### Selected excerpt
** Begin **
Solving a Simple Differential Equation with Separation of Variables

[prace]

Here is the problem:

Solve, (x+1)$$\frac{dy}{dx}$$ = x + 6

Here is what I tried:

I moved all the x's to one side and left the dy on the left of the equal sign to solve with the separation of variable method.

I got, $$\int{dy}$$ = $$\int{\frac{(x+6)}{(x+1)}dx}$$

So here I just solve the integrals and I am done. I guess the real question is how do I go about solving the integral on the right? I seem to have forgotten some basic integral techniques.

Thank you.

 

[prace]

I came across another integral that I am not catching here that seems to be along the same line as this one. Is there a rule to dealing with these kinds of integrals? $$\int{\frac{x^2}{(1+x)}}dx$$

 

[Mute]

For your first integral, you can write $$\frac{x+6}{x+1} = \frac{(x+1) + 5}{x+1} = 1 + \frac{5}{x+1}$$which is easy to integrate.
** End **
### Supplied data
** Begin **
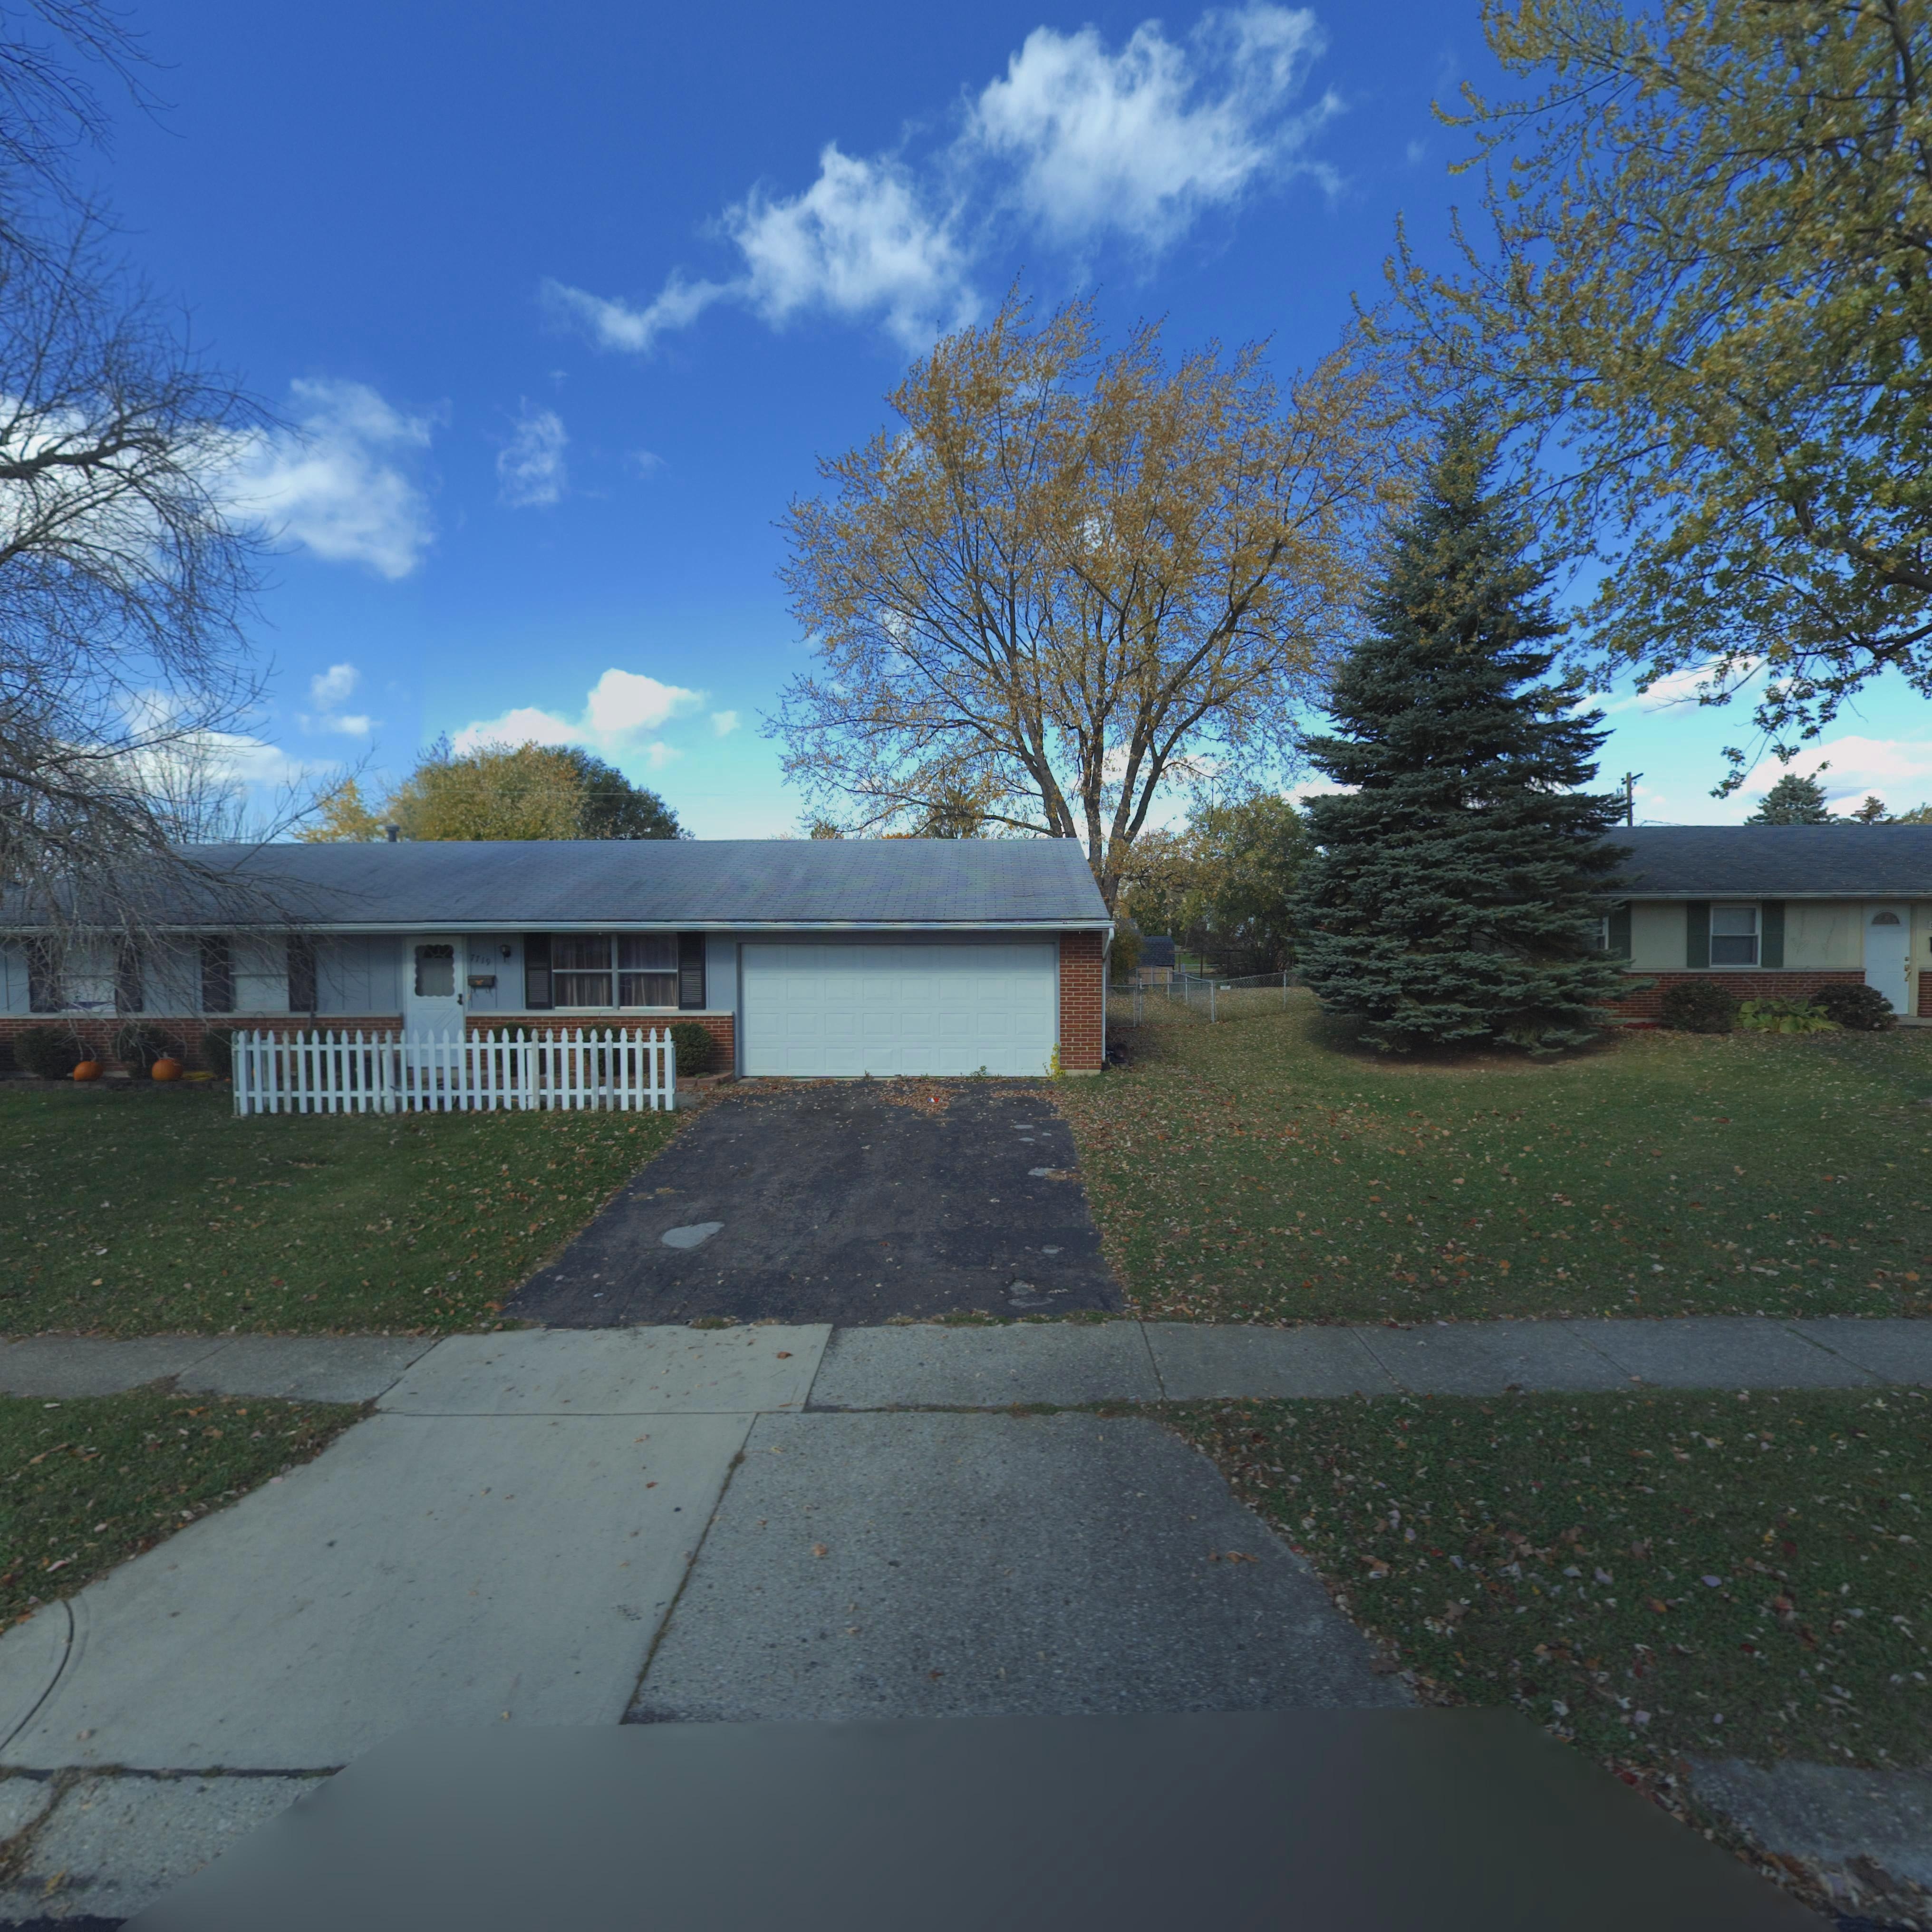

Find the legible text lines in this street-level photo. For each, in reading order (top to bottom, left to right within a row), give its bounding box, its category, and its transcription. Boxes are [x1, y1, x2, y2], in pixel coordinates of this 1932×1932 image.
** End **
### What you will do
**A)** In the differential equation thread, rewrite the passage from "Solving a Simple" to "of variable method.", switching "method" to "technique".
**B)** In the differential equation thread, how does the last reply rewrite the fraction (x+6)/(x+1)?
**C)** Pick up the differential equation thread after its last sentence and write the next part.

### Outputs by task
**A)**
Solving a Simple Differential Equation with Separation of Variables

[prace]

Here is the problem:

Solve, (x+1)$$\frac{dy}{dx}$$ = x + 6

Here is what I tried:

I moved all the x's to one side and left the dy on the left of the equal sign to solve with the separation of variable technique.

**B)** As 1 + 5/(x+1), by writing the top as (x+1) + 5.

**C)**
For the second one, you can change variables to u = 1 + x, so du = dx and your integrand becomes


$$\frac{(u-1)^2}{u} = \frac{u^2 - 2u + 1}{u} = u - 2 + \frac{1}{u}$$,

which again should be easy to integrate.

 

[prace]

Awesome, that was super easy once you look at it that way. Thanks, now I can look at other integrals and apply the same method. Life somehow just became much easier! ^_^ Thank you!

 

[dextercioby]

I came across another integral that I am not catching here that seems to be along the same line as this one. Is there a rule to dealing with these kinds of integrals? $$\int{\frac{x^2}{(1+x)}}dx$$

No need for the substitution hinted.

$$\frac{x^{2}}{x+1}=x-1+\frac{1}{x+1}$$

Daniel.

 

[prace]

Oh cool, even better. Thanks!